Work to do:
Update the material from the line containing "collectors: A. H. Liogier & M. P. Liogier" up to and including the line containing "collector number: 4852" by putting "site" wherever "locality" stands, with everything else unchanged.

===== Extracted records

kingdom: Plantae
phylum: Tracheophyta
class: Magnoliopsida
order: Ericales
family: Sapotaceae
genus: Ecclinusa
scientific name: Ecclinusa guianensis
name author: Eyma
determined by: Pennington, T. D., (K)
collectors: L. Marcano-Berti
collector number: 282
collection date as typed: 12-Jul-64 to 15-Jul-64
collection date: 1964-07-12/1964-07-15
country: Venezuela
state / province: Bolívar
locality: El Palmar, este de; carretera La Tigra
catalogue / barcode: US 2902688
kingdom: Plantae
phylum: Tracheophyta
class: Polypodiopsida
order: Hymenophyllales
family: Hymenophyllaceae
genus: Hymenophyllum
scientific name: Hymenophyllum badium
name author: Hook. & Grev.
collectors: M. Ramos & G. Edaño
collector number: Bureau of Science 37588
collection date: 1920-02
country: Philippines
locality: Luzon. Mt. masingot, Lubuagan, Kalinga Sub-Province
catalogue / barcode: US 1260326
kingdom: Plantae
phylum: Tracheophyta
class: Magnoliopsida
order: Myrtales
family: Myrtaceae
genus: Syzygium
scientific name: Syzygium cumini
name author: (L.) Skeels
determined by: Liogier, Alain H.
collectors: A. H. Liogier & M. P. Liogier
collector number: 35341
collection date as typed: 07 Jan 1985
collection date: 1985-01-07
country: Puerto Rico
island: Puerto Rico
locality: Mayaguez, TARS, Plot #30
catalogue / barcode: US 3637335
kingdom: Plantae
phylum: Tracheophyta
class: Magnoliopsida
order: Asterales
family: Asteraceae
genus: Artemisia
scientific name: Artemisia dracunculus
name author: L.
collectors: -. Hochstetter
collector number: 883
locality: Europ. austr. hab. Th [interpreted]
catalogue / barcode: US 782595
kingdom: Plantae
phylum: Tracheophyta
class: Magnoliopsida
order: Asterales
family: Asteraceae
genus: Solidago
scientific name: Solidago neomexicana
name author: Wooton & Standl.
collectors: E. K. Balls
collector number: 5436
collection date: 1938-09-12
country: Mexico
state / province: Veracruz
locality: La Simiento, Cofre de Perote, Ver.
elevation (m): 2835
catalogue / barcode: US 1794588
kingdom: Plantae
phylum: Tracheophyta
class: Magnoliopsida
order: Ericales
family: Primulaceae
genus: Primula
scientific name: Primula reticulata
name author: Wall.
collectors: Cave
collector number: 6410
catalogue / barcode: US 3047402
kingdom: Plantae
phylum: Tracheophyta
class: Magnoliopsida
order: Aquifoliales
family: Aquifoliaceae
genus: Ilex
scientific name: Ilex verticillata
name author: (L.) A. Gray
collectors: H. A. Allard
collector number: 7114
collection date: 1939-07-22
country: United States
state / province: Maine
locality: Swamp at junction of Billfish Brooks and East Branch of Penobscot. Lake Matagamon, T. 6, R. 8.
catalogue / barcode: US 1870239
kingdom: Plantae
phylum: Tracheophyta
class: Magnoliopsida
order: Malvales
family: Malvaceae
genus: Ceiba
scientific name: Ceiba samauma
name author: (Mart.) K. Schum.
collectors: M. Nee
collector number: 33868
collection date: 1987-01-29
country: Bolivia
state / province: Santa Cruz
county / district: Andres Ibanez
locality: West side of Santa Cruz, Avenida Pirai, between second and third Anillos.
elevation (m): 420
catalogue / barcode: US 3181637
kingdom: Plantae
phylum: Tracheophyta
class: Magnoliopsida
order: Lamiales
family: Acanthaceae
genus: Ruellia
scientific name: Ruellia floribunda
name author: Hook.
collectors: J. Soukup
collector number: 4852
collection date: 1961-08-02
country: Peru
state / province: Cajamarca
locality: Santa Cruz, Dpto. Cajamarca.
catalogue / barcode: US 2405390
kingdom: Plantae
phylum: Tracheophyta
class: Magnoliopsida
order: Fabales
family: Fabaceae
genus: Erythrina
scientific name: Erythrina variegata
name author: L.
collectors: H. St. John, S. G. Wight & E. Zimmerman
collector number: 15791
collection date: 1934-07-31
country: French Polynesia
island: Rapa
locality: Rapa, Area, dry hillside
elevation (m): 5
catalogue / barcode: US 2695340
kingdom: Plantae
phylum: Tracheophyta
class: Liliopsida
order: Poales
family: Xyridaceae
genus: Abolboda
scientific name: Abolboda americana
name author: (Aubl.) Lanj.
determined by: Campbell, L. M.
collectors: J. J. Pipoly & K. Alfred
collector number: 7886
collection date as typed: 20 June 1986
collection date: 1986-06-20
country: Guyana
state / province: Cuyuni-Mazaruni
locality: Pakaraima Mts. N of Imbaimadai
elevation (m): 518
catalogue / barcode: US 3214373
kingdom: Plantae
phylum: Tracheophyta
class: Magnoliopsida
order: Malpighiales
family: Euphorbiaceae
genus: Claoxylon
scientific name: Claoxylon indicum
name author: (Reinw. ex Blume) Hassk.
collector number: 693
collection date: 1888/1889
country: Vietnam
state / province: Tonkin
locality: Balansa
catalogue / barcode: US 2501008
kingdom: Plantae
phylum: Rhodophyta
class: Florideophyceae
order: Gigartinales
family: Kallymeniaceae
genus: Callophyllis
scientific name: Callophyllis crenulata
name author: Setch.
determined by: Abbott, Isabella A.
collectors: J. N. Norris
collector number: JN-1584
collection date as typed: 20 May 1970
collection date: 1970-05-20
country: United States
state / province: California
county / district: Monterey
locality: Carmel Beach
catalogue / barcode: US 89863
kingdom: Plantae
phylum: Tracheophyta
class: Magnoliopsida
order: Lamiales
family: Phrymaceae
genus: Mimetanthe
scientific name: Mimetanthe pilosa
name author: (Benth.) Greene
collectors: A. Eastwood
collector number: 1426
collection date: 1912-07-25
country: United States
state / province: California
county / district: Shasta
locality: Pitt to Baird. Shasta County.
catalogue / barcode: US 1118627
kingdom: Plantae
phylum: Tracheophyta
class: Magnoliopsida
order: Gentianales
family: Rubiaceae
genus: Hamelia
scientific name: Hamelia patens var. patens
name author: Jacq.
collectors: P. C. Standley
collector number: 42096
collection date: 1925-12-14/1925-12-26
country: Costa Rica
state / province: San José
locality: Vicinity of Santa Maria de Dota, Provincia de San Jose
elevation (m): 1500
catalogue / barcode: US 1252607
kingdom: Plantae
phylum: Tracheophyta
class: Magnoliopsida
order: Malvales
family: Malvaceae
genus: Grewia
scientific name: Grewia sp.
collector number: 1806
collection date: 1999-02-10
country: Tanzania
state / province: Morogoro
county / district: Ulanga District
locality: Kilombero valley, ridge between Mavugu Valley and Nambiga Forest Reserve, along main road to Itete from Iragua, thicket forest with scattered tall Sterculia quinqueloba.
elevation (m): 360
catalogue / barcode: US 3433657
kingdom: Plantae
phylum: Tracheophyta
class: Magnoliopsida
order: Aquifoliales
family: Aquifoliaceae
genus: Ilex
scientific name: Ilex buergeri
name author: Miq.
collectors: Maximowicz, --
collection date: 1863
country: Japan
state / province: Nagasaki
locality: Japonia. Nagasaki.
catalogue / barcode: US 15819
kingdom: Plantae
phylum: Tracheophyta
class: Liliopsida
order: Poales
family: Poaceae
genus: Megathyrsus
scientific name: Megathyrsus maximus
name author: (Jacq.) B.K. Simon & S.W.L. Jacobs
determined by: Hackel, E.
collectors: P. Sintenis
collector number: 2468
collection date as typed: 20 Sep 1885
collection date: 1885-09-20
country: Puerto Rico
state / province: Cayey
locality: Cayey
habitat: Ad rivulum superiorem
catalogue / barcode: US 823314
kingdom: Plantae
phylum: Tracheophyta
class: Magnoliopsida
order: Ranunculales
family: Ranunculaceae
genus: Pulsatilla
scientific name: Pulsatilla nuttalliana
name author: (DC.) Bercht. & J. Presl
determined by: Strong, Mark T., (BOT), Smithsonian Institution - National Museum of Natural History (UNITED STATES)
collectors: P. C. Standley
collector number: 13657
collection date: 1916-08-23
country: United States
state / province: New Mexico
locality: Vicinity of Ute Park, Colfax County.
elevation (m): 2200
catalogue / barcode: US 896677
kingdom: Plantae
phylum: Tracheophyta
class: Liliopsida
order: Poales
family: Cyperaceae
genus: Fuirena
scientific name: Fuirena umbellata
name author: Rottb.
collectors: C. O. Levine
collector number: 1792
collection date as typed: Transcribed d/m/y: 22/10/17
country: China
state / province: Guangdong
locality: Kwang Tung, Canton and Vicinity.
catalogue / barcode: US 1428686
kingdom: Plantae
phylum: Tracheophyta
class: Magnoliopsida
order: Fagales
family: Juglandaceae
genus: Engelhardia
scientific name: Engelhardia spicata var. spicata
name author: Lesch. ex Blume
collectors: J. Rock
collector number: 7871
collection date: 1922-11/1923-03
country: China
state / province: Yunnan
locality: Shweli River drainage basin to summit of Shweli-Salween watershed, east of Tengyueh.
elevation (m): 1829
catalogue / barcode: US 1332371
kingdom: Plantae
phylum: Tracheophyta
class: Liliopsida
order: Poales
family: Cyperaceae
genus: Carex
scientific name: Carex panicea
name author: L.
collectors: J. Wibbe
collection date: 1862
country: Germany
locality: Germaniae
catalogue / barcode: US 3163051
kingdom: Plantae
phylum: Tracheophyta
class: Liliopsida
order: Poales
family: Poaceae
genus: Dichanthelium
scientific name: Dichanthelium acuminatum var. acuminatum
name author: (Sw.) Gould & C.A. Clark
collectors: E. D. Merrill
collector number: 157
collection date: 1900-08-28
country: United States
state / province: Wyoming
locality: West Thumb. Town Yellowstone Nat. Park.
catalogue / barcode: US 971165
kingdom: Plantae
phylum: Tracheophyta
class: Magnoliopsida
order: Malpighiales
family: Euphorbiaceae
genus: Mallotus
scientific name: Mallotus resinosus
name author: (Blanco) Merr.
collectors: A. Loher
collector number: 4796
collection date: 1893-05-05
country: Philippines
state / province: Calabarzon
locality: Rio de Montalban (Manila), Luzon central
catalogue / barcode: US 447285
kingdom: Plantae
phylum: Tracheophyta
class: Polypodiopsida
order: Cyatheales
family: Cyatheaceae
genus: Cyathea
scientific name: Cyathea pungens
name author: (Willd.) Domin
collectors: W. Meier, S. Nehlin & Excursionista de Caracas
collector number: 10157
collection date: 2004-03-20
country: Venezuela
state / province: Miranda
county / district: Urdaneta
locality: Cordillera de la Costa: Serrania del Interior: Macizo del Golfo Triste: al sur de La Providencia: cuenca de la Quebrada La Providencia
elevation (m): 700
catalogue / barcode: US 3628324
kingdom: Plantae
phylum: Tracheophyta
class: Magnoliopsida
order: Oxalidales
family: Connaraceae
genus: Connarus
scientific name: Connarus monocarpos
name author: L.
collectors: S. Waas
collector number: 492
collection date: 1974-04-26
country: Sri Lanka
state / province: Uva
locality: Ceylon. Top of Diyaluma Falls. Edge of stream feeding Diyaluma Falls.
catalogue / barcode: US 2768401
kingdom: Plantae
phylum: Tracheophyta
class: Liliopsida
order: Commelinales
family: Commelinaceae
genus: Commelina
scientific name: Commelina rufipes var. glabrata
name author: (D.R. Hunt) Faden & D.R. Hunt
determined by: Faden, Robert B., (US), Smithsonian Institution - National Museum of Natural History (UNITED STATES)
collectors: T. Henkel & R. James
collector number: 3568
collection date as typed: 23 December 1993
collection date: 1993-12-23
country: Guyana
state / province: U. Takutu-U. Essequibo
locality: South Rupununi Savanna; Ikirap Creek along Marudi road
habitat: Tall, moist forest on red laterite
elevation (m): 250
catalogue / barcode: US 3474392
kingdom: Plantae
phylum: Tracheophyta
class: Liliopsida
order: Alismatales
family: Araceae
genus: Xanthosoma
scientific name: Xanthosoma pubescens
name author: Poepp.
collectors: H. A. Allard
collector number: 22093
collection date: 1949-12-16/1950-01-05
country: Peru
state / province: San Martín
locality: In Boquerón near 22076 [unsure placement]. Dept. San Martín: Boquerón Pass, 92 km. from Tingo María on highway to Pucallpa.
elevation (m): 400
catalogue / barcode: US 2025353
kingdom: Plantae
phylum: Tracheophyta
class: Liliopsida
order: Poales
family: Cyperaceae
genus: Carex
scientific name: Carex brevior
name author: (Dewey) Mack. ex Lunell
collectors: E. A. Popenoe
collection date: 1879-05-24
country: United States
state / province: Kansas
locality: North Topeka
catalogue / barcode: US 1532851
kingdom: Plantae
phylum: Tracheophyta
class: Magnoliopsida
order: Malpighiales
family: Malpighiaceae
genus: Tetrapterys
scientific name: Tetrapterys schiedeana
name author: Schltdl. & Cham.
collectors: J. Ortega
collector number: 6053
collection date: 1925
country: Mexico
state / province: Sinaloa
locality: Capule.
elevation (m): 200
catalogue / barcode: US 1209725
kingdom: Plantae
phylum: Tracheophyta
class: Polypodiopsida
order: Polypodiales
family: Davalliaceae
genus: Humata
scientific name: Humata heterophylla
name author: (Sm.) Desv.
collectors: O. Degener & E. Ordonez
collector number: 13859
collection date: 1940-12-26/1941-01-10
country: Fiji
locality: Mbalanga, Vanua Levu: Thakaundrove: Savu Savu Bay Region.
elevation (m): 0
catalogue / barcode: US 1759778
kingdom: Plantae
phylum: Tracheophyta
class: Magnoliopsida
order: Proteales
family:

==========

Solution for this exercise:
collectors: A. H. Liogier & M. P. Liogier
collector number: 35341
collection date as typed: 07 Jan 1985
collection date: 1985-01-07
country: Puerto Rico
island: Puerto Rico
site: Mayaguez, TARS, Plot #30
catalogue / barcode: US 3637335
kingdom: Plantae
phylum: Tracheophyta
class: Magnoliopsida
order: Asterales
family: Asteraceae
genus: Artemisia
scientific name: Artemisia dracunculus
name author: L.
collectors: -. Hochstetter
collector number: 883
site: Europ. austr. hab. Th [interpreted]
catalogue / barcode: US 782595
kingdom: Plantae
phylum: Tracheophyta
class: Magnoliopsida
order: Asterales
family: Asteraceae
genus: Solidago
scientific name: Solidago neomexicana
name author: Wooton & Standl.
collectors: E. K. Balls
collector number: 5436
collection date: 1938-09-12
country: Mexico
state / province: Veracruz
site: La Simiento, Cofre de Perote, Ver.
elevation (m): 2835
catalogue / barcode: US 1794588
kingdom: Plantae
phylum: Tracheophyta
class: Magnoliopsida
order: Ericales
family: Primulaceae
genus: Primula
scientific name: Primula reticulata
name author: Wall.
collectors: Cave
collector number: 6410
catalogue / barcode: US 3047402
kingdom: Plantae
phylum: Tracheophyta
class: Magnoliopsida
order: Aquifoliales
family: Aquifoliaceae
genus: Ilex
scientific name: Ilex verticillata
name author: (L.) A. Gray
collectors: H. A. Allard
collector number: 7114
collection date: 1939-07-22
country: United States
state / province: Maine
site: Swamp at junction of Billfish Brooks and East Branch of Penobscot. Lake Matagamon, T. 6, R. 8.
catalogue / barcode: US 1870239
kingdom: Plantae
phylum: Tracheophyta
class: Magnoliopsida
order: Malvales
family: Malvaceae
genus: Ceiba
scientific name: Ceiba samauma
name author: (Mart.) K. Schum.
collectors: M. Nee
collector number: 33868
collection date: 1987-01-29
country: Bolivia
state / province: Santa Cruz
county / district: Andres Ibanez
site: West side of Santa Cruz, Avenida Pirai, between second and third Anillos.
elevation (m): 420
catalogue / barcode: US 3181637
kingdom: Plantae
phylum: Tracheophyta
class: Magnoliopsida
order: Lamiales
family: Acanthaceae
genus: Ruellia
scientific name: Ruellia floribunda
name author: Hook.
collectors: J. Soukup
collector number: 4852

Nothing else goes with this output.